GreenHill Ciwidey – Air Kali Banjir Kanal Timur (BKT) di wilayah Marunda, Jakarta Utara, tercemar busa putih yang diduga berasal dari limbah. Pada Selasa (24/6/2025), busa tersebut terlihat muncul dari arah pintu air. Setelah itu, limbah menyebar hampir ke seluruh bagian kali.
“Baca Juga: Selat Hormuz Terancam Tutup, Jalur Logistik Dunia Terganggu“
Warga sekitar menyebut busa semakin banyak saat hujan turun dan pintu air dibuka. Air kali yang sebelumnya jernih berubah menjadi keruh dengan permukaan tertutup busa tebal.
Warga Duga Limbah Berasal dari Pabrik di Perbatasan
Seorang nelayan bernama Sobari (45) menyampaikan bahwa busa kemungkinan besar berasal dari limbah industri. Ia menduga pabrik-pabrik di perbatasan antara Marunda dan Bekasi menjadi sumber utama pencemaran.
“Biasanya busa datang dari limbah pabrik dan limbah rumah tangga,” ungkap Sobari saat ditemui di lokasi. Ia juga mencium aroma mirip sabun dari busa yang mengambang di kali.
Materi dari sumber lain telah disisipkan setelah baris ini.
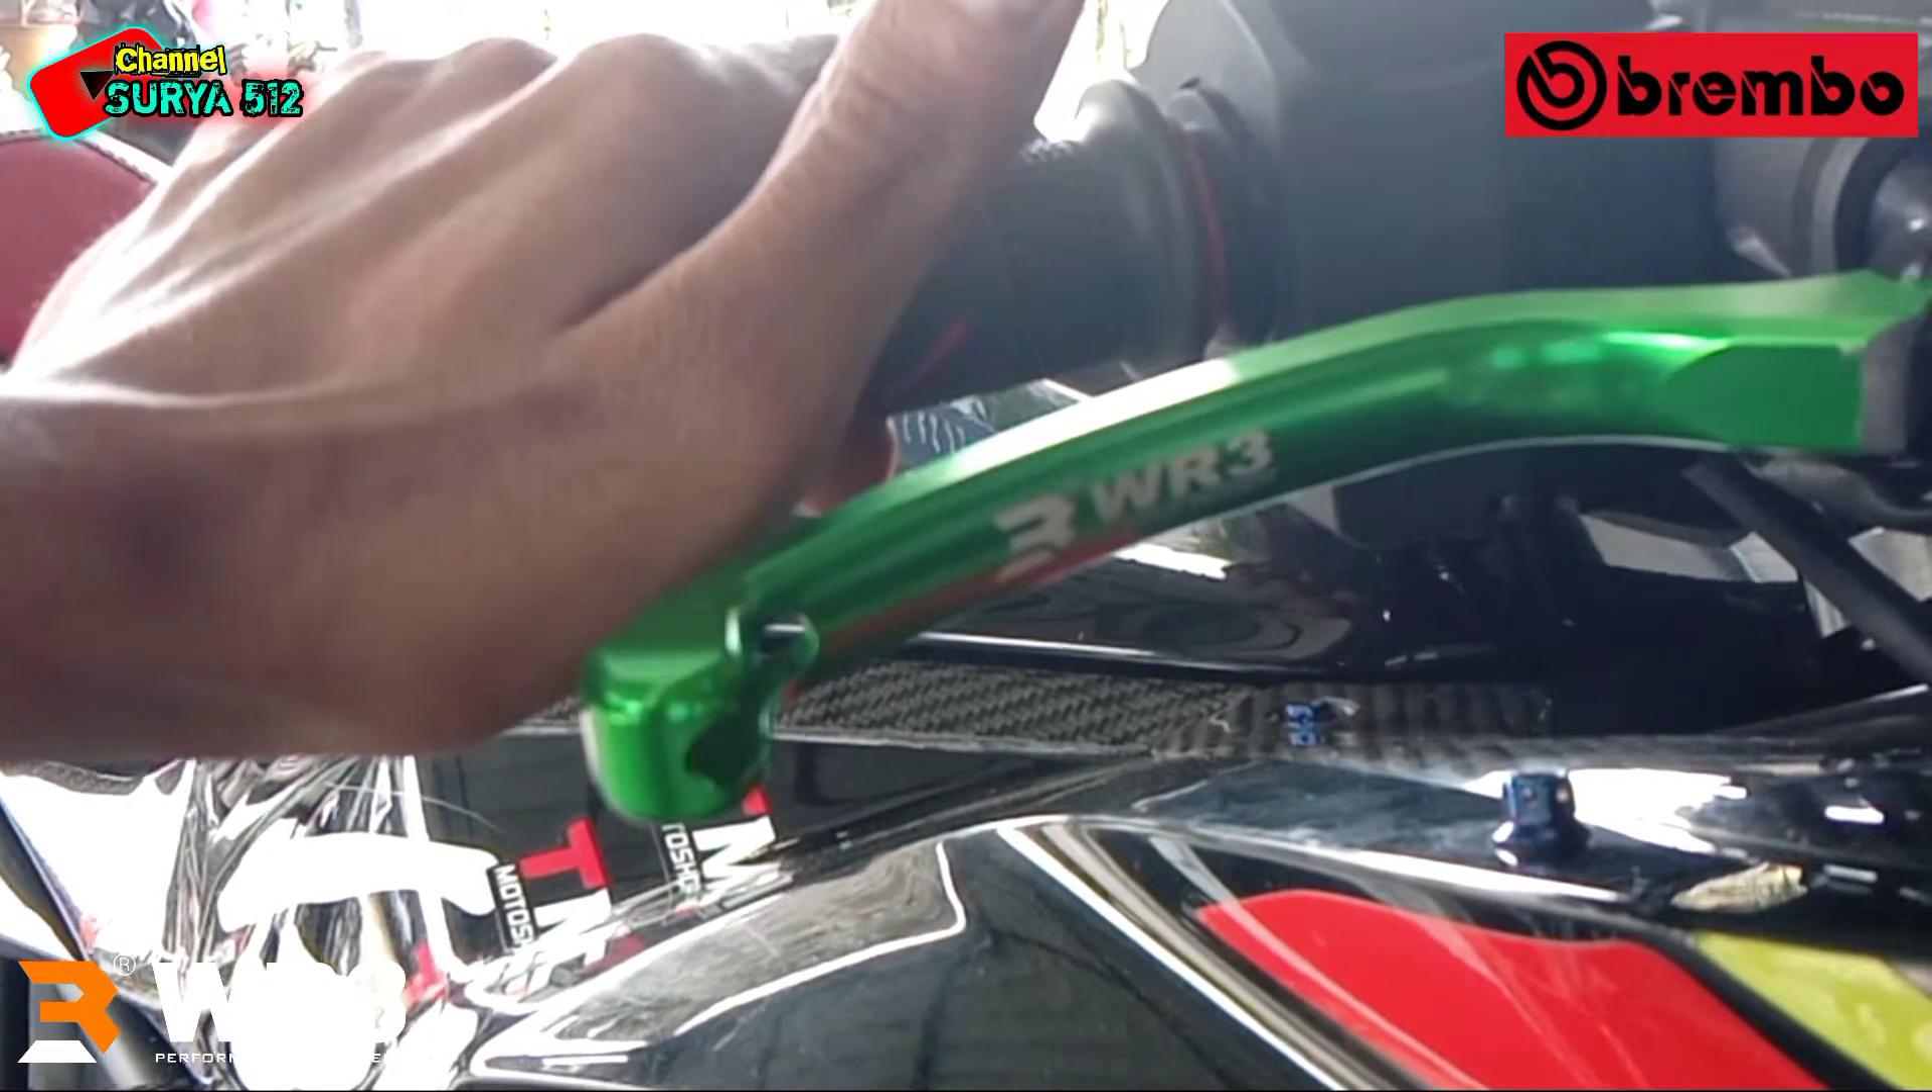Oke jadi ini udah terpasang handle nya Udah terpasang.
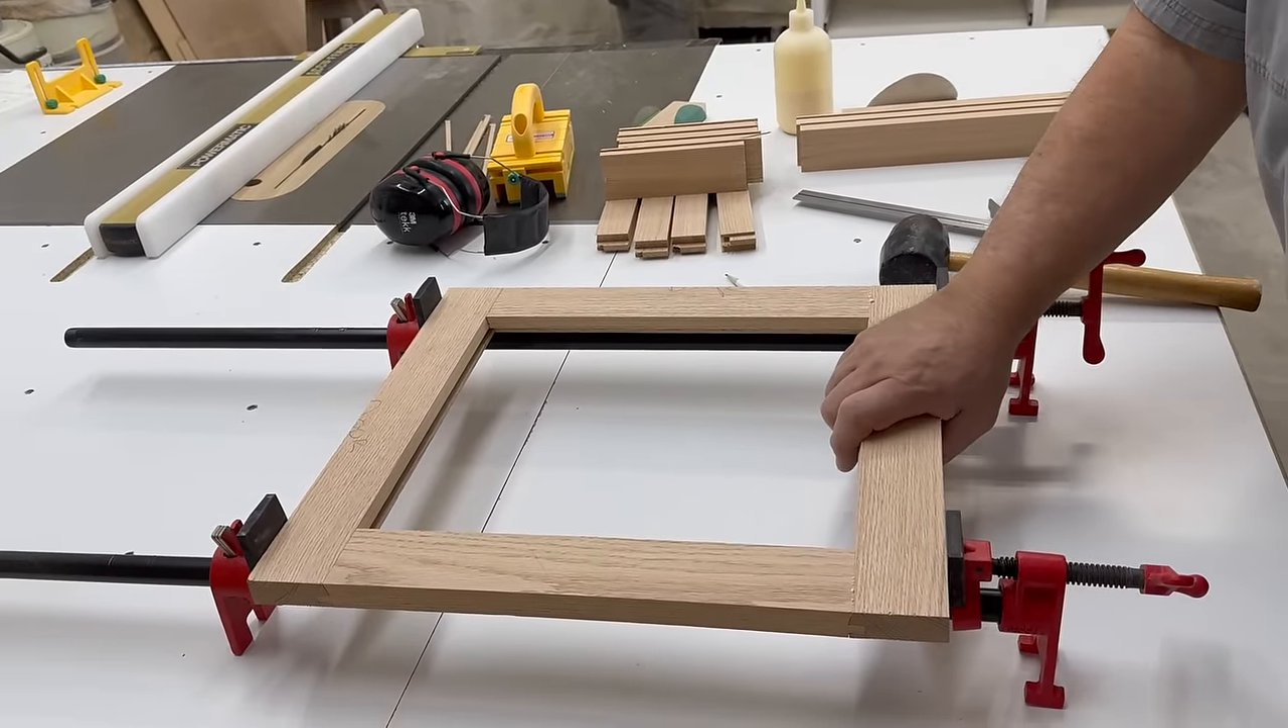There's one of our glass doors all glued together.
Hasil Tangkapan Ikan Menurun Drastis
Sobari mengaku sangat terganggu dengan kondisi tersebut. Sebagai nelayan yang menggantungkan hidup dari hasil tangkapan ikan di Kali BKT, ia kini sulit mendapatkan ikan.
“Kalau busanya banyak, ikannya susah ditangkap. Kalau enggak ada busa, ikannya banyak,” jelasnya.
Ia mengungkapkan bahwa sebelum kali tercemar busa, dirinya bisa memperoleh dua hingga tiga kilogram ikan setiap hari. Namun kini, ia hanya mampu menangkap satu atau dua ekor ikan, bahkan kadang tidak sama sekali.
“Biasanya dapat dua sampai tiga kilo. Sekarang satu ekor saja susah, apalagi dua kilo,” kata Sobari dengan nada kecewa.
Dampak Pencemaran Semakin Luas
Pencemaran busa tidak hanya mengganggu nelayan, tetapi juga mengancam kelangsungan ekosistem Kali BKT. Air kali yang tercemar membuat ikan-ikan sulit bertahan hidup. Aktivitas nelayan lokal pun ikut terhambat akibat dampak pencemaran yang terus berulang.
“Baca Juga: 11 WNI Dievakuasi dari Iran Tiba Selamat di Bandara Soetta“
Warga Harap Pemerintah Segera Bertindak
Sobari dan warga sekitar berharap pemerintah turun tangan mengatasi pencemaran ini. Mereka meminta pengawasan lebih ketat terhadap industri di sekitar Marunda dan Bekasi.
“Kalau dibiarkan terus begini, kami enggak bisa makan. Kami butuh solusi,” tegas Sobari.
Hingga berita ini ditulis, belum ada keterangan resmi dari pihak pemerintah terkait identifikasi sumber limbah maupun rencana penanganan pencemaran.